Temudjin a écrit:
A la lumière des évènements en Tunisie et vu que la situation est similaire dans de nombreux pays arabes, pensez vous que de tels évènements pourraient se produire dans d'autres pays?
Je pense que des émeutes populaires surgiront pour tenter de renverser des régimes contestés mais qu'elles réussiront difficilement et qu'aucune ne sera libérale ou qu'aucune révolution libérale survivra à un débordement extrémiste dans les autres pays arabes dans les 10 ou 20 prochaines années.
On peut toujours développer pays par pays :
Régimes légitimes (libéralisation possible sans révolution) :
Maroc : monarchie libéralisant le royaume aussi vite que possible (c'est-à-dire sans heurter les conservateurs).
Jordanie : monarchie libéralisant très lentement le royaume mais sous réserve de pouvoir préserver son existence contre les pressions internes (réfugiés palestiniens dominant démographiquement le pays) et externes (manoeuvres syriennes et opulance des Saoud).
Koweit, Bahreïn, Qatar, Emirats arabes unis et Oman : monarchies opulentes ou aisées ne trouvant aucun intérêt actuel à miser sur le libéralisme interne.
Régimes contestés ou anti-libéraux :
Mauritanie : population trop frustre, sans ambition politique particulière, préoccupée par une menace marocaine.

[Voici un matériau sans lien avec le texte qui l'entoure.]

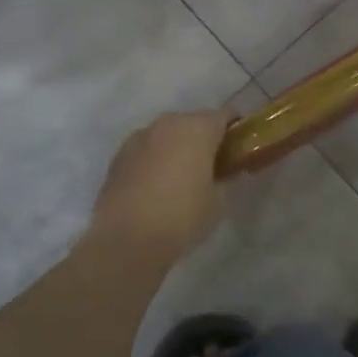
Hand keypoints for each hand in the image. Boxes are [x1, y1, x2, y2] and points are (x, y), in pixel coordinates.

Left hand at [90, 110, 233, 261]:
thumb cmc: (183, 216)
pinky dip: (155, 160)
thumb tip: (223, 173)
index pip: (225, 116)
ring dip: (176, 148)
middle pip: (193, 122)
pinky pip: (146, 150)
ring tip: (181, 176)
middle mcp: (167, 124)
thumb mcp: (218, 201)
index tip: (239, 147)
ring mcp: (139, 138)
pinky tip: (156, 185)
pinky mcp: (118, 156)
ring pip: (166, 135)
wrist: (126, 240)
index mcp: (198, 128)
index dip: (235, 129)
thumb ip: (225, 179)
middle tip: (212, 164)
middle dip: (204, 138)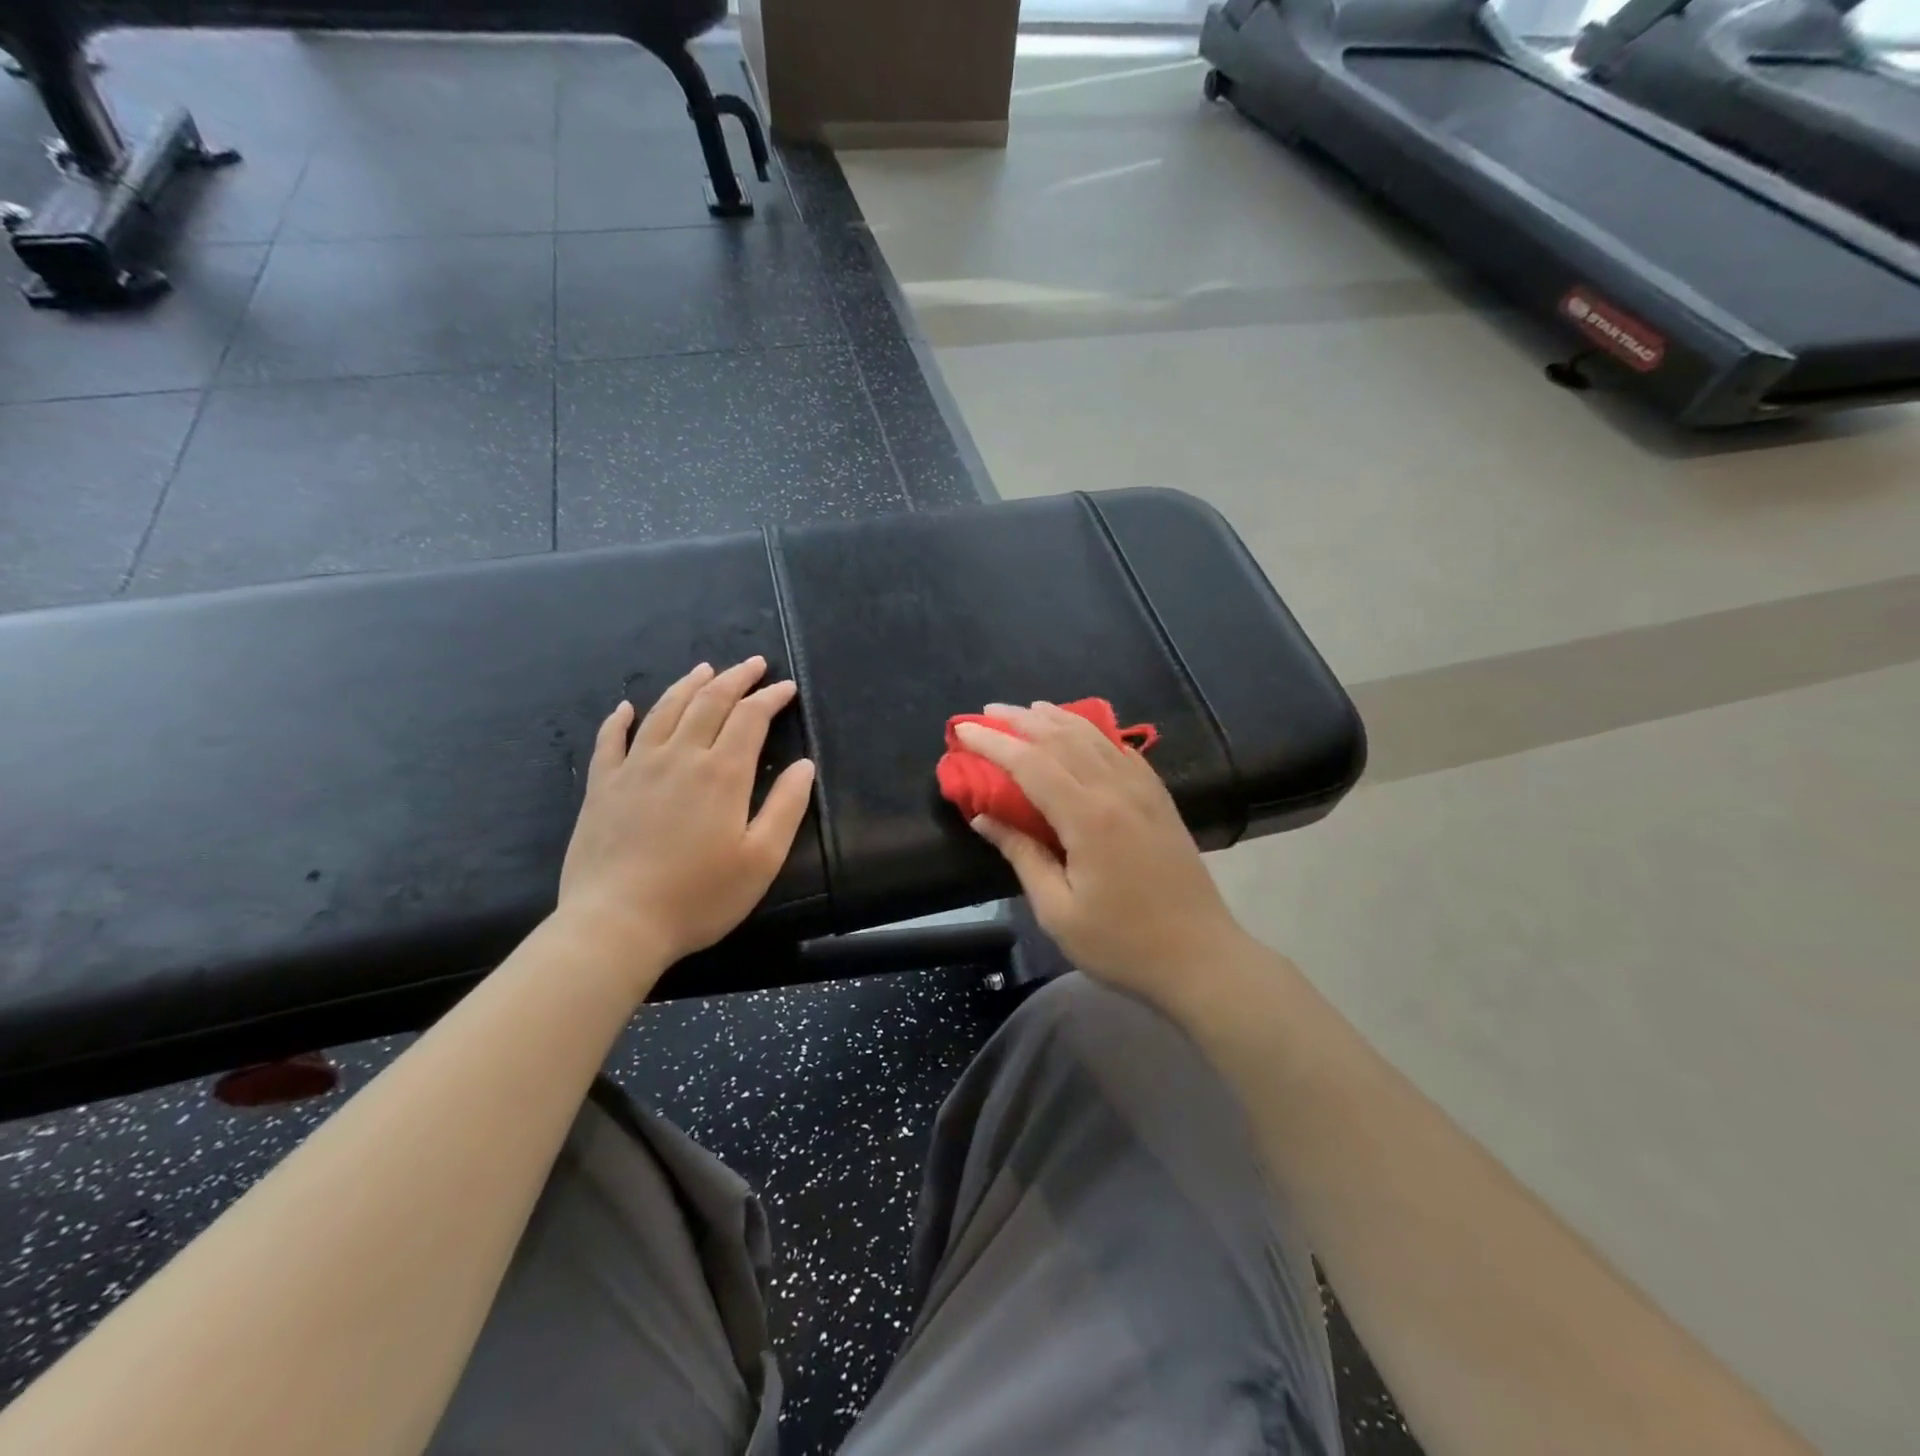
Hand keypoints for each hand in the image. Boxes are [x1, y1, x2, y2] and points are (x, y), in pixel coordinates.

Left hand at [558, 657, 815, 988]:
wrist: (617, 923)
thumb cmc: (699, 896)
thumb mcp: (761, 859)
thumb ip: (786, 807)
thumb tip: (804, 765)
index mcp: (722, 773)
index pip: (750, 718)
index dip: (771, 698)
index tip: (787, 688)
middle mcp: (679, 757)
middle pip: (709, 702)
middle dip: (736, 679)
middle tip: (754, 664)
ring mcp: (635, 768)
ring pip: (664, 711)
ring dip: (688, 686)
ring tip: (705, 670)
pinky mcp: (603, 787)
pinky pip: (610, 741)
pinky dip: (619, 719)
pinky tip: (626, 708)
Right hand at [956, 702, 1248, 1006]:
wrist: (1201, 958)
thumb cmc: (1122, 944)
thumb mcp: (1058, 911)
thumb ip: (1022, 855)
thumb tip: (984, 817)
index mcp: (1088, 818)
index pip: (1031, 764)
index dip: (993, 743)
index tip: (963, 730)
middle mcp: (1117, 790)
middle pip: (1062, 738)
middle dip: (1020, 721)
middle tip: (987, 713)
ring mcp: (1144, 791)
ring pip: (1094, 738)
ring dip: (1057, 718)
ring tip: (1028, 710)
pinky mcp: (1160, 800)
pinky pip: (1123, 751)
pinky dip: (1095, 734)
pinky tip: (1083, 732)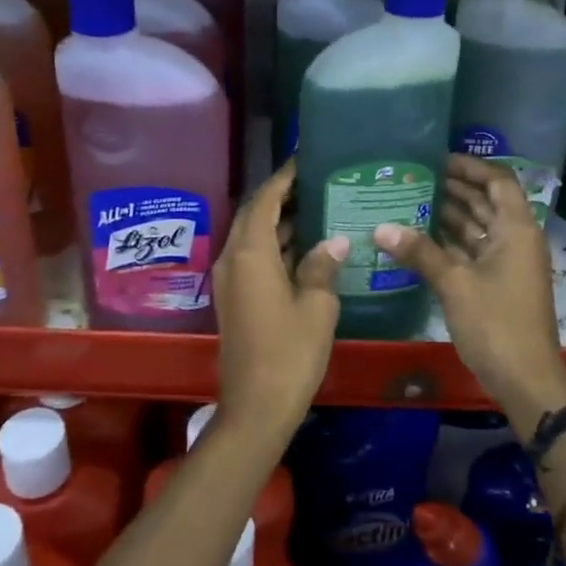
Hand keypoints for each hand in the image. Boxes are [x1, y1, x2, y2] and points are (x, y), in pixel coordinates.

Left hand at [211, 159, 347, 442]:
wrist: (256, 406)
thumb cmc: (290, 352)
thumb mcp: (317, 306)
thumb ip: (323, 266)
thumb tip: (335, 240)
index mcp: (250, 253)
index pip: (266, 200)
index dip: (284, 177)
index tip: (305, 159)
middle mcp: (232, 258)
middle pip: (255, 214)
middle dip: (282, 196)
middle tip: (317, 182)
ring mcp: (230, 280)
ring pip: (253, 237)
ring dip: (280, 222)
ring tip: (318, 207)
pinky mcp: (235, 298)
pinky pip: (253, 258)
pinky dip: (276, 245)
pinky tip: (307, 248)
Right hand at [374, 155, 565, 419]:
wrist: (525, 378)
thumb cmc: (496, 323)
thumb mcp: (454, 284)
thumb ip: (419, 252)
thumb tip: (381, 227)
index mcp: (516, 229)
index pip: (498, 181)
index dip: (471, 167)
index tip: (437, 159)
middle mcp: (515, 239)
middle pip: (486, 202)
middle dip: (454, 189)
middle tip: (414, 178)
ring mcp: (507, 263)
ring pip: (478, 228)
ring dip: (450, 215)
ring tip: (410, 201)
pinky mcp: (497, 284)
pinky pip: (473, 251)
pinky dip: (450, 243)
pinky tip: (419, 239)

Algérie : population sans ambitions libérales, dépourvue d'élites valables (seule la population kabyle témoigne d'un niveau global d'éducation honnête), régime tyrannique très dangereux qui n'a pas hésité à sacrifier 175.000 Algériens (1990-2004) pour rester en place.
Libye : population sans ambition, bien domestiquée par l'assistanat, matériellement privilégiée par rapport aux autres populations arabes et suiviste.
Egypte : population dominante frustre et réactionnaire étouffant les élites libérales.
Palestine : population politiquement divisée, guerre civile larvée seulement suspendue par la séparation physique des antagonistes ; la seule ambition commune est de reprendre un jour Israël ; les forces réactionnaires, largement majoritaires sur place et dans les camps de réfugiés étrangers, dominent largement les libéraux, dispersés dans le monde ; seule la vitrine libérale israélienne voisine pourrait conduire les Palestiniens vers une révolution libérale mais pour la plupart d'entre eux, imiter l'Israélien (ou l'Occidental), c'est se rendre ; c'est le cas typique de rejet du libéralisme par amalgame avec l'Occident.
Liban : population instruite en recul, population réactionnaire (chiites) en progrès, menace de guerre civile, de déstabilisation palestinienne et d'annexion syrienne ; le régime syrien des el-Hassad ne laisserait pas une vitrine libérale à ses portes.
Syrie : la minorité instruite ou non sunite a férocement imposée sa présence et soutient les el-Hassad contre une majorité sunnite cultivant une frange extrémiste religieuse ; c'est le pari de la brutalité anti-libérale contre l'obscurantisme sunnite ; révolution en cours mais d'une lenteur toute orientale frôlant l'immobilisme conservateur pour des observateurs étrangers, qu'on pourrait décrire au stade de chrysalide.
Irak : la priorité est de régler la guerre civile contre les bandits et les ultra-conservateurs religieux (les milices chiites pro-iraniennes et les terroristes djihadistes sunnites) ; quand les féodalités patriarchales traditionnelles seront rétablies, tout sera envisageable.
Arabie saoudite : population frustre et ultra-conservatrice ; je pense même que le foyer du wahhabisme qui enrage les intégristes sunnites sera un des derniers bastions anti-libéraux du monde.
Yémen : population trop frustre ; la priorité pour la majorité des Yéménites est de préserver ses moeurs sédentaires, religieusement modérées et la culture de drogues contre les minorités bédouines sunnites et chiites séditieuses et religieusement plus extrémistes.
Soudan : population trop frustre, actuellement préoccupée par ses guerres civiles conduites contre ses minorités ethniques et religieuses et privilégiant, à tort, le conservatisme politique et religieux pour éviter les malheurs qu'il lui crée.
Temudjin a écrit:
Ainsi l'Algérie, l'Égypte et la Jordanie sont en ce moment même agités par le même genre de mouvements accentués par l'inflation importante qui sévit dans ces pays.
La différence est que les Tunisiens connaissent la réforme politique (une révolution libérale) nécessaire aux progrès dans le monde arabe.
Les Algériens réclament plus d'assistanat ; les Egyptiens qui manifestent luttent pour d'autres despotismes ; et je gage que ceux qui protestent en Jordanie sont plus palestiniens que jordaniens, ce qui ne leur sera pas pardonné par la population ou les forces armées jordaniennes.